Para ser precisos, el registro de la Casa Real incluye 38.701 presas abatidas, lo que se traduce en casi diez animales muertos al día. Además, se sabe que Fernando VI era tan aficionado a disparar que salía a cazar casi el 75% de los días, y había jornadas en las que las presas de caza menor se contaban por decenas. Para dar rienda suelta a su pasión cinegética, disponía de lugares como El Pardo, Casa de Campo, El Retiro o, en ciertas épocas, Aranjuez y El Escorial.
Juan Jiménez explica en elDiario que el monarca prefería las armas de avancarga, que se cargan por la boca del cañón. Maniobrar con estas herramientas es "muy trabajoso", por lo que el investigador sugiere que el monarca probablemente estaba acompañado por un numeroso grupo de criados encargados de transportarle y prepararle las armas. También se sabe que durante sus cacerías, Fernando VI se enfocaba principalmente en animales pequeños como conejos, perdices, liebres y palomas, aunque a lo largo de 11 años también cazó cientos de lobos, ciervos, zorros y jabalíes. El registro es interesante tanto por lo que incluye como por lo que omite, por ejemplo, no hay indicios de que Fernando VI cazara linces o corzos.
El artículo de Jiménez y Clavero ofrece algunas claves para entender este afán por disparar y acumular cifras en el registro oficial. "La caza en el pasado se consideraba principalmente una actividad deportiva, en la que la demostración de destrezas (puntería, rapidez) era tan importante como la identificación de las presas, incluso más". También destacan que "los terrenos de caza reales eran, en cierto modo, análogos a las áreas protegidas, ya que se gestionaban para garantizar una abundante caza para el rey. Los usos intensivos como la agricultura, la ganadería, la explotación forestal y la caza de subsistencia eran mínimos en los Sitios Reales. Este estatus tuvo consecuencias en el entorno, y la corte tuvo que invertir grandes sumas para prevenir y compensar los daños causados por los ungulados silvestres".
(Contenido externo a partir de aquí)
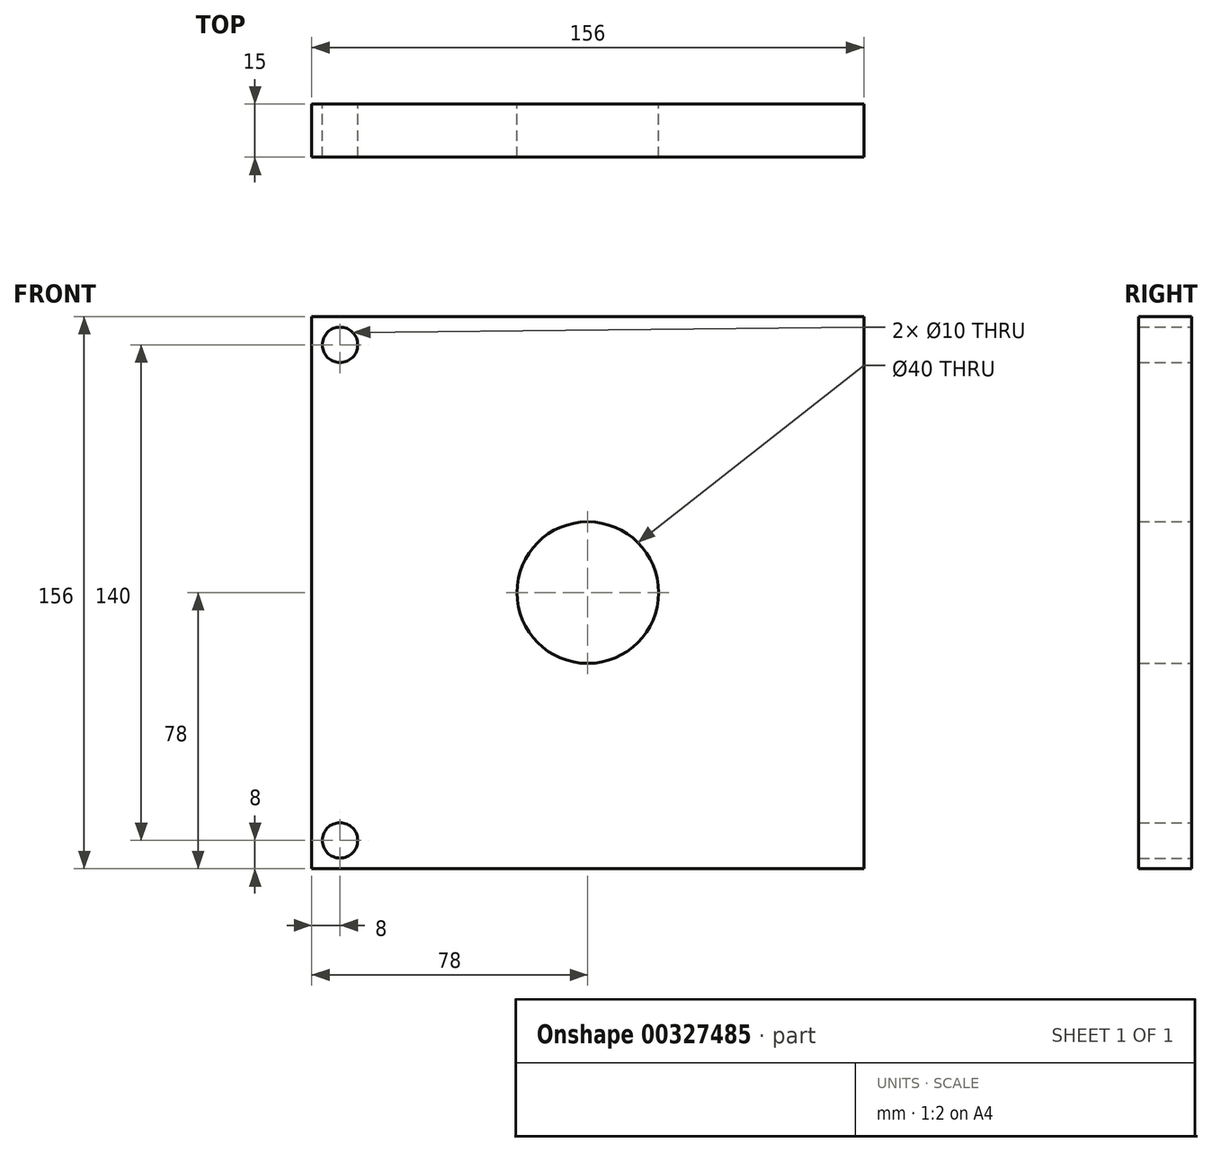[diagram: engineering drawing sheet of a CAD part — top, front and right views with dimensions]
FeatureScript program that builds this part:
annotation { "Feature Type Name" : "Feature", "Feature Type Description" : "" }
export const myFeature = defineFeature(function(context is Context, id is Id, definition is map)
    precondition{}
    {
        {
            var Q0;
            Q0=qCreatedBy(makeId("Front.planeOp"),FACE);
            var sketch = newSketch(context, id + "F0", { "sketchPlane" : qUnion([Q0])});
            skLineSegment(sketch, "E0.bottom", {"start": v(-78, -78) * mm, "end": v(78, -78) * mm});
            skLineSegment(sketch, "E0.top", {"start": v(-78, 78) * mm, "end": v(78, 78) * mm});
            skLineSegment(sketch, "E0.left", {"start": v(-78, -78) * mm, "end": v(-78, 78) * mm});
            skLineSegment(sketch, "E0.right", {"start": v(78, -78) * mm, "end": v(78, 78) * mm});
            skPoint(sketch, "E0.middle", {"position": v(0, 0) * mm});
            skLineSegment(sketch, "E1", {"start": v(-78, -78) * mm, "end": v(-73, -78) * mm});
            skLineSegment(sketch, "E2.MirrorCS", {"start": v(-78, 78) * mm, "end": v(-73, 78) * mm});
            skLineSegment(sketch, "E3.MirrorCS", {"start": v(-78, 78) * mm, "end": v(-78, -78) * mm});
            skLineSegment(sketch, "E4.MirrorCS", {"start": v(78, 78) * mm, "end": v(73, 78) * mm});
            skLineSegment(sketch, "E5.MirrorCS", {"start": v(78, -78) * mm, "end": v(73, -78) * mm});
            skLineSegment(sketch, "E6.MirrorCS", {"start": v(78, 78) * mm, "end": v(-78, 78) * mm});
            skLineSegment(sketch, "E7.MirrorCS", {"start": v(78, 78) * mm, "end": v(78, -78) * mm});
            skLineSegment(sketch, "E8.MirrorCS", {"start": v(78, -78) * mm, "end": v(-78, -78) * mm});
            skCircle(sketch, "E9", {"center": v(0, 0) * mm, "radius": 20 * mm});
            skCircle(sketch, "E10", {"center": v(-70, 70) * mm, "radius": 5 * mm});
            skLineSegment(sketch, "E11", {"start": v(-70, 70) * mm, "end": v(70, 70) * mm, "construction": true});
            skLineSegment(sketch, "E12", {"start": v(70, 70) * mm, "end": v(70, -70) * mm, "construction": true});
            skLineSegment(sketch, "E13", {"start": v(70, -70) * mm, "end": v(-70, -70) * mm, "construction": true});
            skLineSegment(sketch, "E14", {"start": v(-70, -70) * mm, "end": v(-70, 70) * mm, "construction": true});
            skCircle(sketch, "E15", {"center": v(-70, -70) * mm, "radius": 5 * mm});
            skSolve(sketch);
        }
        {
            var Q0;
            Q0 = qSketchRegion(id + "F0", true);
            extrude(context, id + "F1", {"entities" : qUnion([Q0]), "depth" : 15 * mm});
        }
    });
Fernando VI no fue el único monarca cazador. Ambos investigadores recuerdan que "la mayoría de los predecesores y sucesores" de Fernando VI fueron "cazadores apasionados" y no se quedaban atrás. Existen testimonios de que Carlos III, hermanastro de Fernando, cazaba casi a diario, y que en una sola jornada de 1786, él y sus hijos abatieron 145 ciervos y dos jabalíes. Los expertos recuerdan que "uno de esos hijos, Carlos IV, conocido como rey y apodado habitualmente 'el cazador', abatió personalmente 8.773 animales salvajes en 1793 y 7.356 en 1805", antes de mencionar las hazañas de Alfonso XIII. Se cuenta que en una única cacería organizada en Casa de Campo a principios de 1922, se abatieron más de mil animales, principalmente conejos y perdices.